Typically, they argue, biologists have suggested that invasives lack genetic diversity for critical traits such as fertility, size of young, and onset of reproduction. But the French team found that an invasive freshwater snail on Martinique displays an enormous amount of diversity for these traits, apparently stemming from several invasions of different varieties of the Asian snail. Interbreeding has led to unique blends of characteristics. The team holds that these snails actually show greater diversity in the basic life-shaping traits than most other animals they studied. They don't deny the harm invasives can do. But they also say their work adds to a growing body of evidence that invasives also have their biologically creative side as well. The results appear in the current issue of Current Biology.

Corn's gulf impact

Addressing environmental problems always seems to involve trade-offs. For the pursuit of ethanol, here's another potential gotcha: expanding the size of the Gulf of Mexico's annual "dead zone."

Scientists at the University of British Columbia and the University of Wisconsin looked at the energy bill President Bush signed in December and its goal of producing 36 billion gallons of ethanol a year by 2022. They analyzed the impact it could have on nutrients from farm runoff. Nutrients in the runoff flow down the Mississippi and Atchafalaya Rivers and feed algae in the Gulf. When the algae die, they decompose, which uses up oxygen in the water. Low-oxygen waters are fatal to organisms like shellfish.

If the US meets its ethanol goals without reducing other demand for corn, the amount of nutrients flowing into the Gulf of Mexico could rise from 10 to 34 percent above today's level. The results of the study appear in the current issue of the Proceedings of the National Academy of Sciences.

Global Climate regulator?

The Gulf Stream may play a more important role in the global climate system than people thought. That's the conclusion from researchers in Japan and the US, who used weather and satellite data, along with Japan's "Earth Simulator" supercomputer, to gauge the Gulf Stream's influence.

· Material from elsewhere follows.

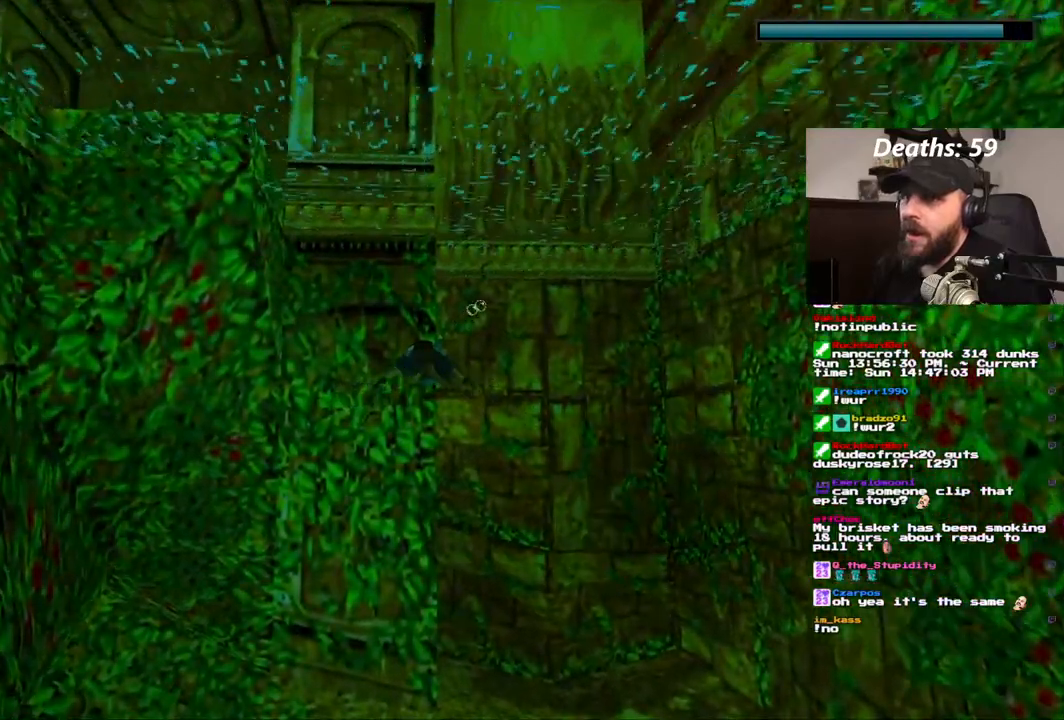
{"buttons": ["SQUARE", "DPAD_RIGHT"], "left_stick": "center", "right_stick": "center", "events": [[167, "DPAD_UP", "down"], [267, "DPAD_RIGHT", "down"], [300, "DPAD_UP", "up"]]}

For the most part, the researchers say, the current's effect on temperatures and weather patterns are most obvious in the marine boundary layer, which covers roughly the first 5,000 feet above sea level. And its influence on weather over countries bounding the Atlantic Basin – from the US East Coast to Western Europe – are well known. But after reviewing the data and running modeling experiments, they find that the Gulf Stream's influence reaches well into the upper troposphere. There, it appears to set up conditions that can influence larger-scale circulation patterns.

The team says that unraveling the current's longer climatological reach could be important for figuring out what might happen if the Atlantic Ocean's deep-ocean circulation slows, as global-warming models project. This larger circulation spawns and sustains the Gulf Stream. The results appear in today's issue of the journal Nature.